Only a dunce would not regret death’s losses,
those beautiful days and shining eyes and
friends who bring chicken soup when you
fall off your horse or divorce a second wife.
There’s lots of time for Mr. D to scare me
as I gasp for breath on a sweaty night
or in turbulence at thirty thousand feet
when I envy and dislike the calm pilot who says
that we didn’t really need that second engine.
No, plenty of time for such episodes and more.

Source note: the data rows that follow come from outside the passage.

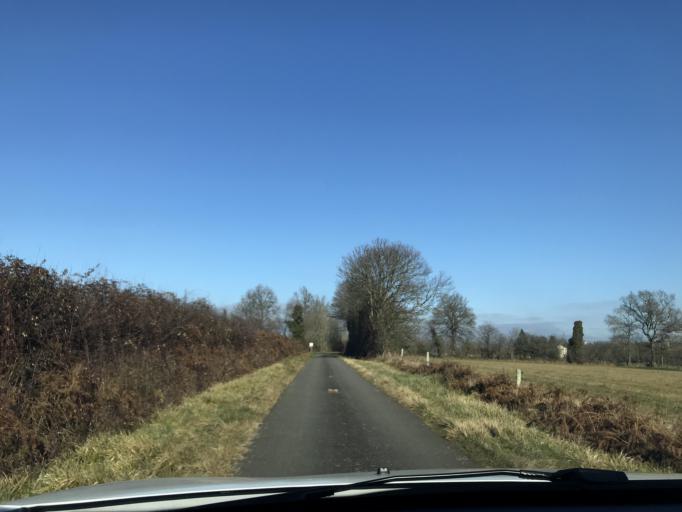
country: FR
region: Poitou-Charentes
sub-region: Departement de la Charente
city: Saint-Claud
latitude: 45.8590
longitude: 0.5321
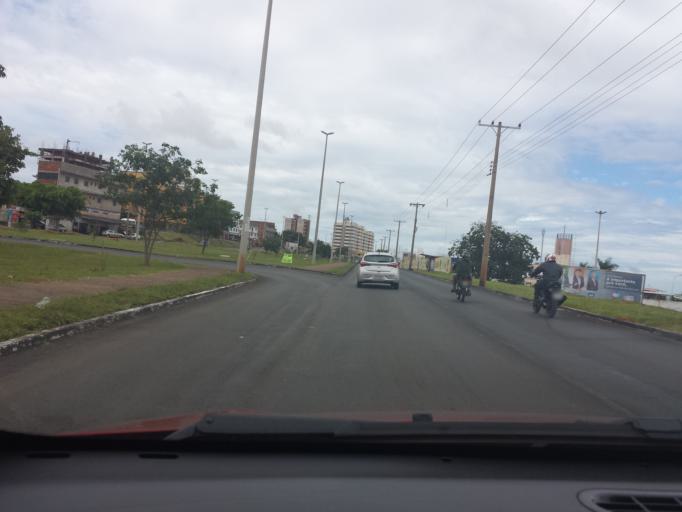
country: BR
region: Federal District
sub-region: Brasilia
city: Brasilia
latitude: -15.8606
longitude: -48.0859
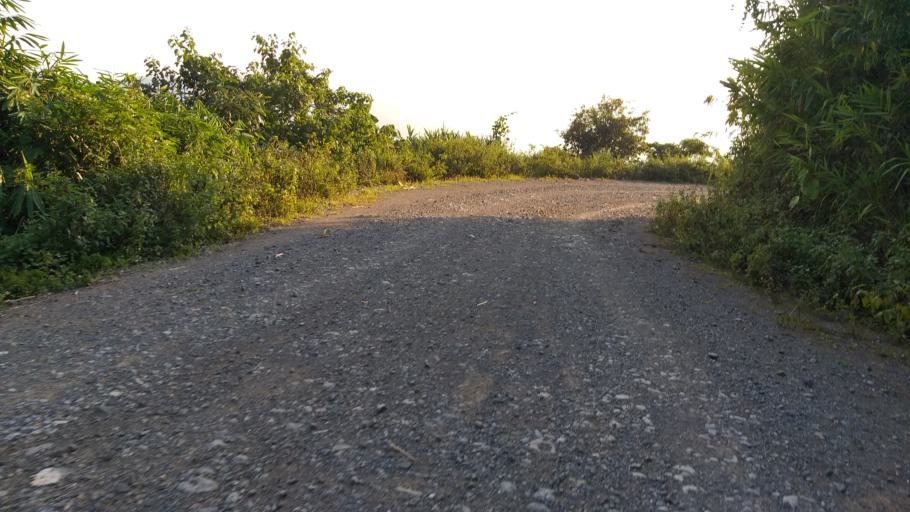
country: LA
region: Phongsali
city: Khoa
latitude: 21.2051
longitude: 102.5867
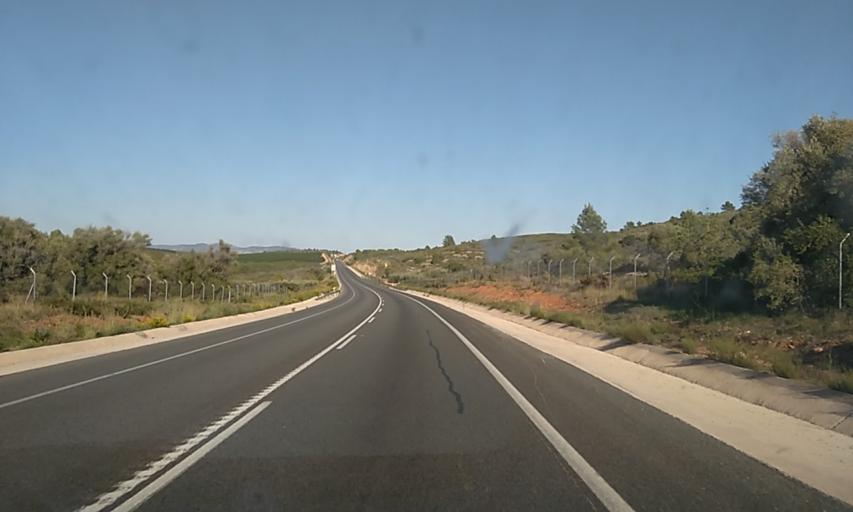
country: ES
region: Valencia
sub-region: Provincia de Castello
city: Torreblanca
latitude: 40.2106
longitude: 0.1416
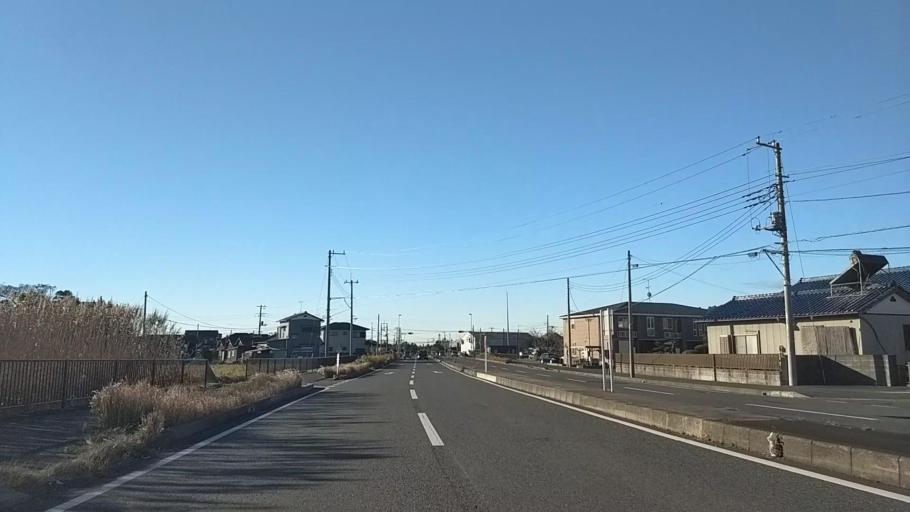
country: JP
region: Chiba
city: Kisarazu
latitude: 35.3968
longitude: 139.9208
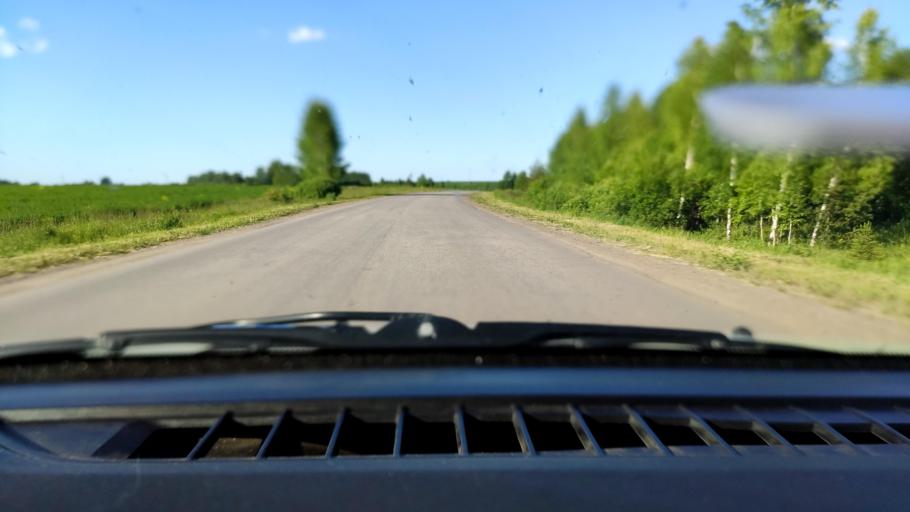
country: RU
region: Perm
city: Orda
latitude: 57.1870
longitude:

I’d just like to approach him slow walking
`round and `round balancing our beers to ask
what he’s picked up along the way about the Big Ones:
God, Purpose, Loss, Suffering, bursts of unexpected Joy.
He’ll probably tell me to pour him another, no pretzels,
sit near the capstone, admire the ferns and cast iron plants,
shut my mind, let myself float on this sea of contradictions,
buoyed by the salty wisdom of ambiguity.



"Walking on My Grave" by Eugene C. Bianchi appears in the poet's new collection Ear To the Ground: Poems for the Long View. Bianchi was in the Jesuit order for twenty years, and is Professor of Religion Emeritus, at Emory University in Atlanta. His other poetry collections include Grief of Chickens, Washington Rhythms, and God Bored. He has published many books and articles in the areas of spirituality, creative aging, church reform and issues of culture and religion, as well as a memoir, Taking a Long Road Home (Wipf and Stock, 2011). He lives in Athens and maintains a blog about creative aging.